Below the Jmol window in the browser, there is a box where you can enter Jmol Scripts. You just type in the command, then click on the Jmol Script button. Enter “select his57”.
Enter “color red”.
Enter “wireframe 100”. This will bring up the catalytic histidine from 1yph. It may bring up the catalytic histidine from the other structure. If it does not, you will need to be creative. Here is one command that may help, but you will need to know the chain identifier for the second structure. If the chain for the second structure is a, then try this command: select his and *a;color yellow;wireframe 100. Then identify the histidine in the second structure that aligns with his 57 in 1yph.
Enter “select asp102;color yellow;wireframe 100”. You may have to repeat the approach from the previous step to identify the catalytic aspartate.
Enter “select protein;backbone off”. Now zoom in and see how closely aligned his57 and asp102 are in the two proteins.
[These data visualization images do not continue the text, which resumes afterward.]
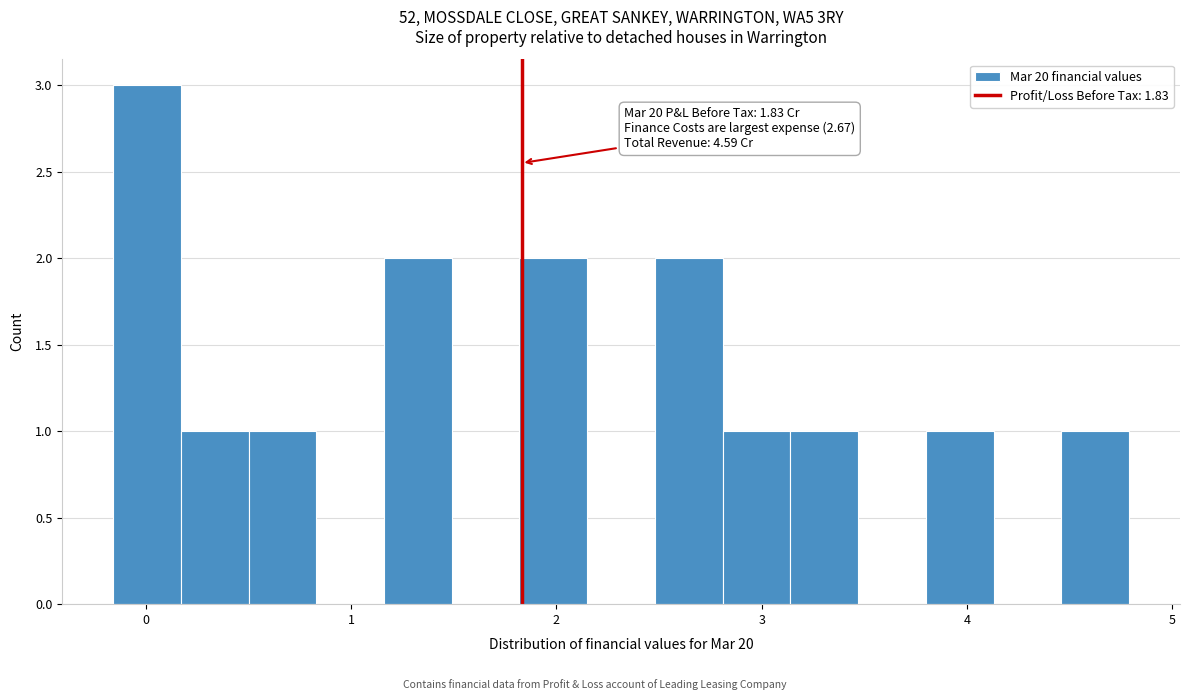

Around what value on the x-axis is the tallest bar? Give the approximate position of its centre, as read against the axis.

0.0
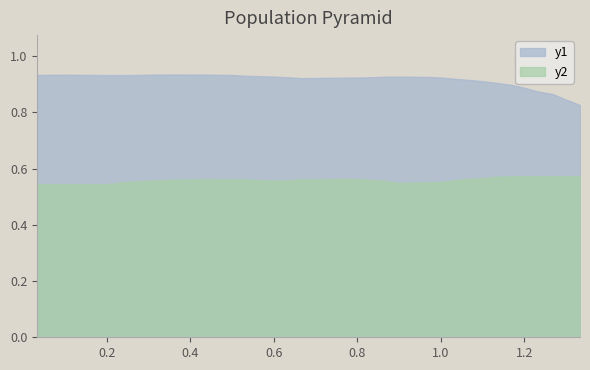

Is it true that Y equals 0.5 at 0.1666666666666667?

True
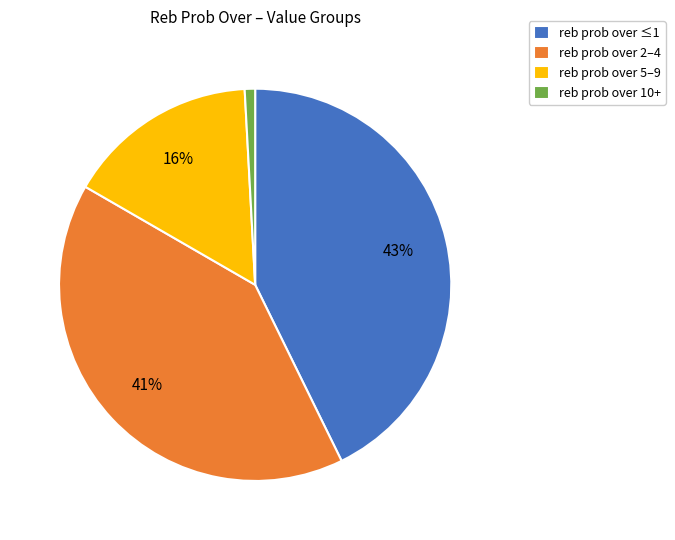

Approximately how many times larger is the value at reb prob over 5–9 compared to reb prob over 2–4?

0.4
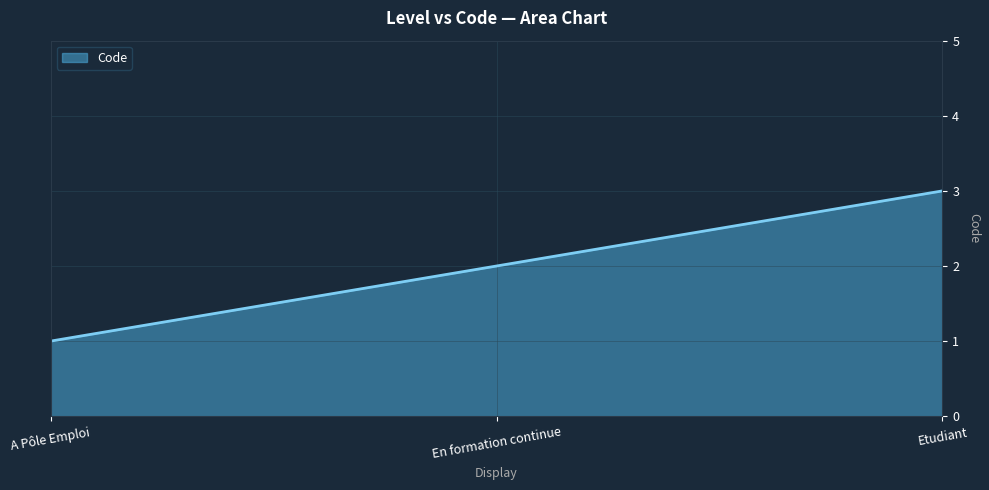

How many lines are shown in the chart?

1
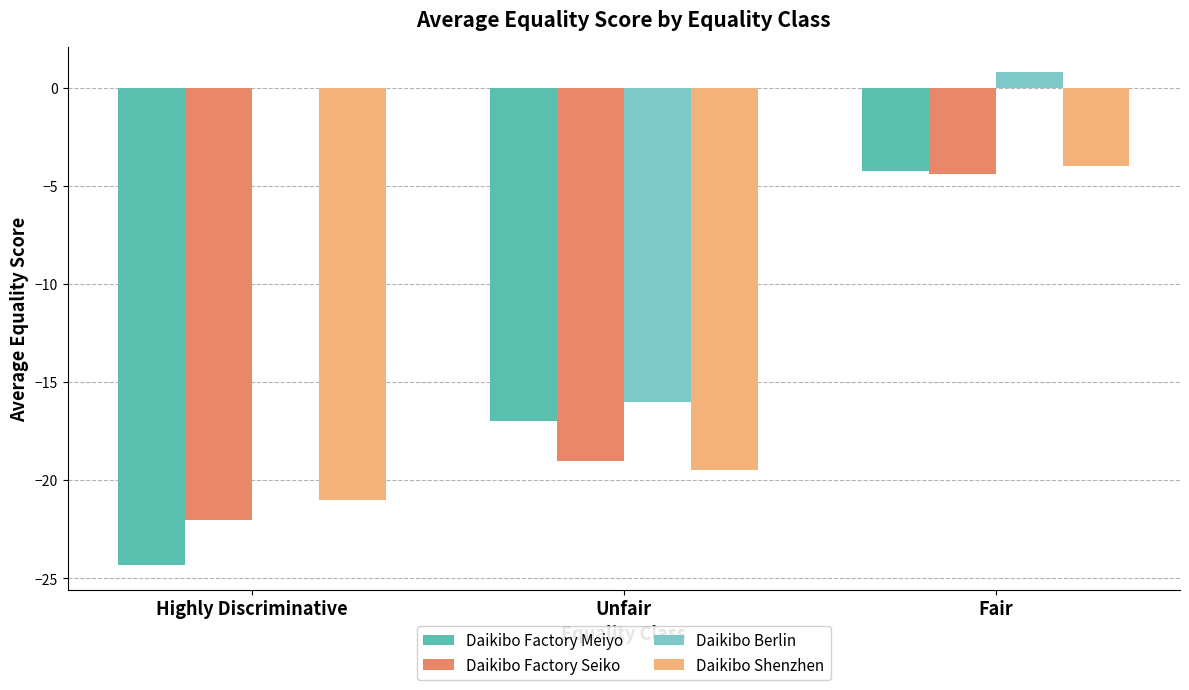

True or false: Daikibo Shenzhen has a value of -19.5 at Unfair.

True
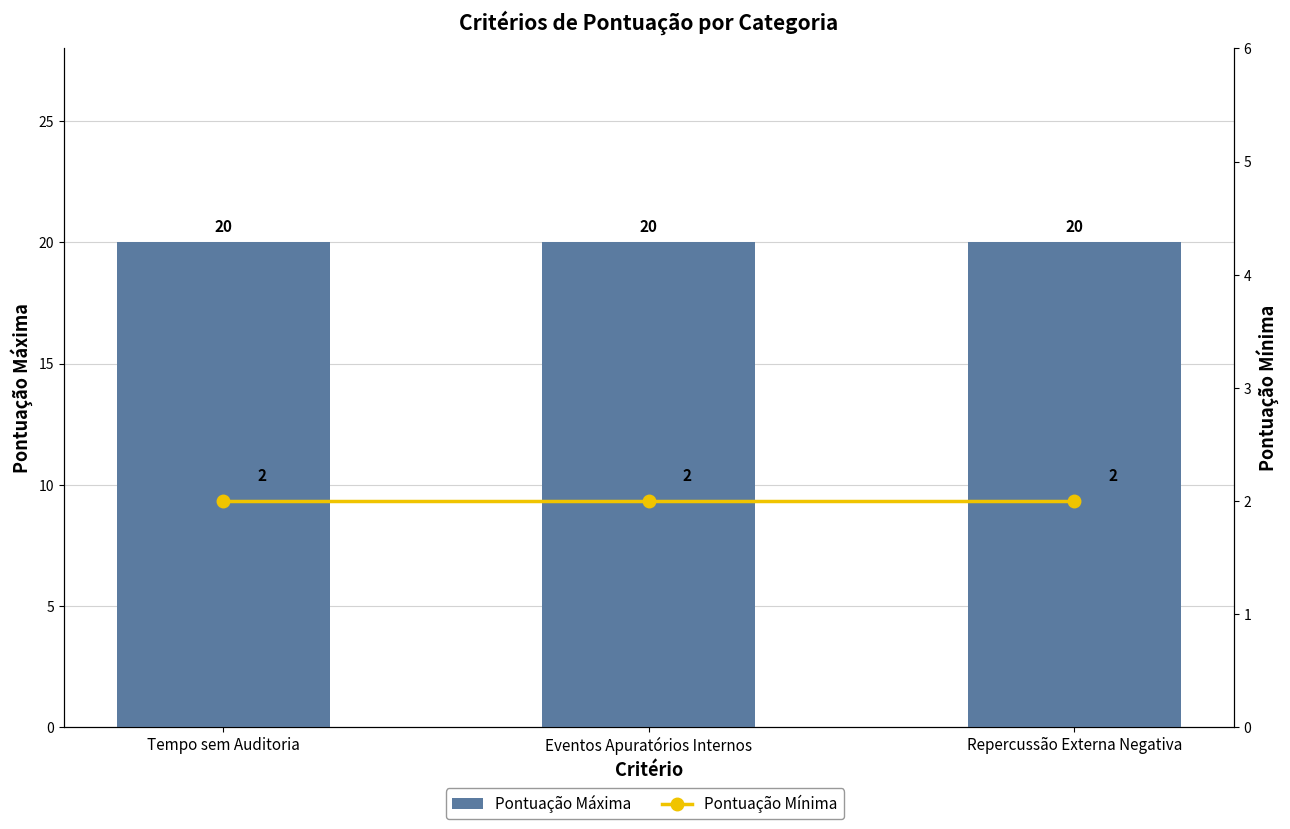

List the series in order of their peak value, highest first.

Pontuação Máxima, Pontuação Mínima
9.To find the third member of the catalytic triad, repeat steps 4-7 using 1yph chain e and one of the chains from your second structure, looking for ser195 (from 1yph, chain e) and the analogous serine in your second structure.

Structure Alignment - alternatives to consider. Instructors are encouraged to modify this exercise to consider other enzymes of particular interest to them. Another alternative would be to explore the pairwise sequence alignment tools on the PDB Compare Structure site, then compare the findings of from sequence alignment with the finding for structure alignment. This could easily be done with chymotrypsin (1yph).